The same burden of proof shall apply whether the taxpayer is petitioning for, or the tax administrator is requiring, the use of an alternative, reasonable method to effectuate an equitable allocation and apportionment of the taxpayer's income.

(f) If the tax administrator requires any method to effectuate an equitable allocation and apportionment of the taxpayer's income, the tax administrator cannot impose any civil or criminal penalty with reference to the tax due that is attributable to the taxpayer's reasonable reliance solely on the allocation and apportionment provisions of this subsection (3).

(g) A taxpayer that has received written permission from the tax administrator to use a reasonable method to effectuate an equitable allocation and apportionment of the taxpayer's income shall not have that permission revoked with respect to transactions and activities that have already occurred unless there has been a material change in, or a material misrepresentation of, the facts provided by the taxpayer upon which the tax administrator reasonably relied in approving a reasonable alternative method.

(4) The definitions in this subsection apply throughout this section.

(a) "Apportionable income" means the gross income of the business taxable under the service classifications of a city's gross receipts tax, including income received from activities outside the city if the income would be taxable under the service classification if received from activities within the city, less any exemptions or deductions available.

(b) "Business activities tax" means a tax measured by the amount of, or economic results of, business activity conducted in a city or county within the United States or within a foreign country. The term includes taxes measured in whole or in part on net income or gross income or receipts. "Business activities tax" does not include a sales tax, use tax, or a similar transaction tax, imposed on the sale or acquisition of goods or services, whether or not denominated a gross receipts tax or a tax imposed on the privilege of doing business.

(c) "Compensation" means wages, salaries, commissions, and any other form of remuneration paid to individuals for personal services that are or would be included in the individual's gross income under the federal internal revenue code.

(d) "Customer" means a person or entity to whom the taxpayer makes a sale or renders services or from whom the taxpayer otherwise receives gross income of the business.

(e) "Individual" means any individual who, under the usual common law rules applicable in determining the employer-employee relationship, has the status of an employee of that taxpayer.

(f) "Customer location" means the following:

(i) For a customer not engaged in business, if the service requires the customer to be physically present, where the service is performed.

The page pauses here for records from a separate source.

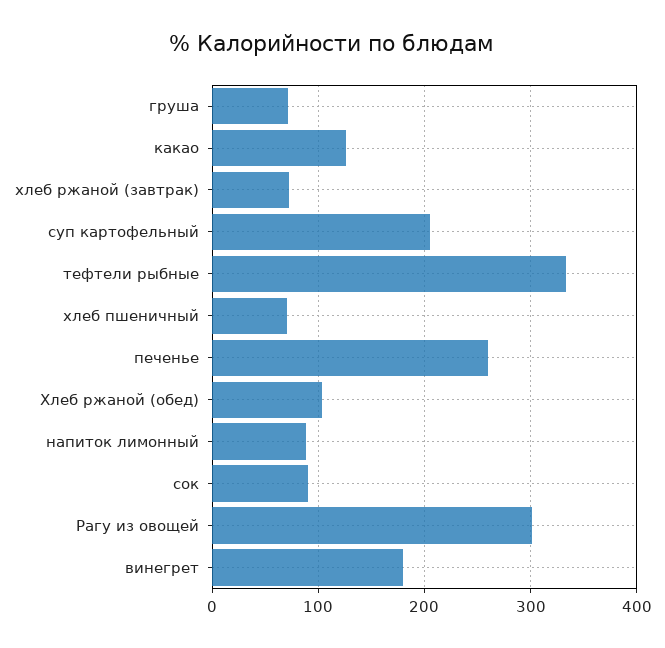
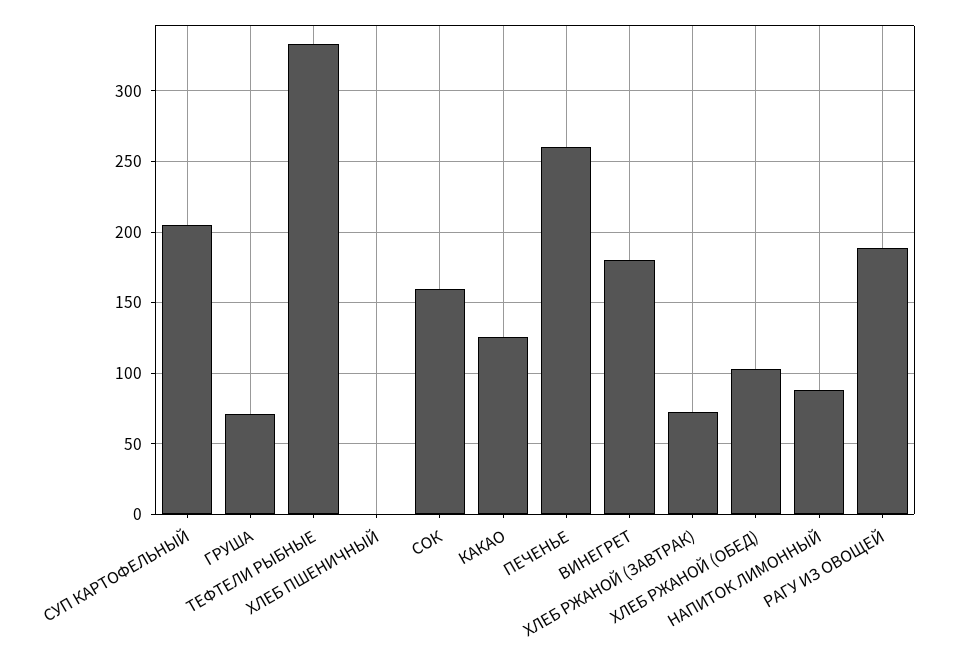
  {
    "груша": 70,
    "какао": 125,
    "хлеб ржаной (завтрак)": 70,
    "суп картофельный": 205,
    "тефтели рыбные": 335,
-   "хлеб пшеничный": 70,
+   "хлеб пшеничный": 0,
    "печенье": 260,
    "Хлеб ржаной (обед)": 105,
    "напиток лимонный": 90,
-   "сок": 90,
+   "сок": 160,
-   "Рагу из овощей": 300,
+   "Рагу из овощей": 190,
    "винегрет": 180
  }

(ii) For a customer not engaged in business, if the service does not require the customer to be physically present:

(A) The customer's residence; or

(B) If the customer's residence is not known, the customer's billing/mailing address.

(iii) For a customer engaged in business:

(A) Where the services are ordered from;

(B) At the customer's billing/mailing address if the location from which the services are ordered is not known; or

(C) At the customer's commercial domicile if none of the above are known.

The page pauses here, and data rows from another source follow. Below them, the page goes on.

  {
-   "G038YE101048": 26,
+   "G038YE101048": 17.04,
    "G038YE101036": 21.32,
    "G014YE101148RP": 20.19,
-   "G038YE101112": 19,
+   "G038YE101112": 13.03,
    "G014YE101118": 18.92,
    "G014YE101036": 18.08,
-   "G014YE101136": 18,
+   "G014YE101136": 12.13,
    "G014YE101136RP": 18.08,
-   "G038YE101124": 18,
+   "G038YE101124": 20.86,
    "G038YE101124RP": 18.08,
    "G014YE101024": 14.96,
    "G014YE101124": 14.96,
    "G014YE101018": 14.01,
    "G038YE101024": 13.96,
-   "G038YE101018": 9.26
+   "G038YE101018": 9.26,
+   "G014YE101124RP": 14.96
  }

(g) "Primarily assigned" means the business location of the taxpayer where the individual performs his or her duties.

(h) "Service-taxable income" or "service income" means gross income of the business subject to tax under either the service or royalty classification.

(i) "Tax period" means the calendar year during which tax liability is accrued. If taxes are reported by a taxpayer on a basis more frequent than once per year, taxpayers shall calculate the factors for the previous calendar year for reporting in the current calendar year and correct the reporting for the previous year when the factors are calculated for that year, but not later than the end of the first quarter of the following year.

[ 2019 c 101 § 1; 2017 c 323 § 511; 2010 c 111 § 305; 2003 c 79 § 13.]

NOTES:

Effective date—2019 c 101: "This act takes effect January 1, 2020." [ 2019 c 101 § 2.]

Tax preference performance statement exemption—Automatic expiration date exemption—2017 c 323: See note following RCW 82.04.040.

Purpose—Retroactive application—Effective date—2010 c 111: See notes following RCW 82.04.050.

Effective date—2003 c 79 § 13: "Section 13 of this act takes effect January 1, 2008." [ 2003 c 79 § 19.]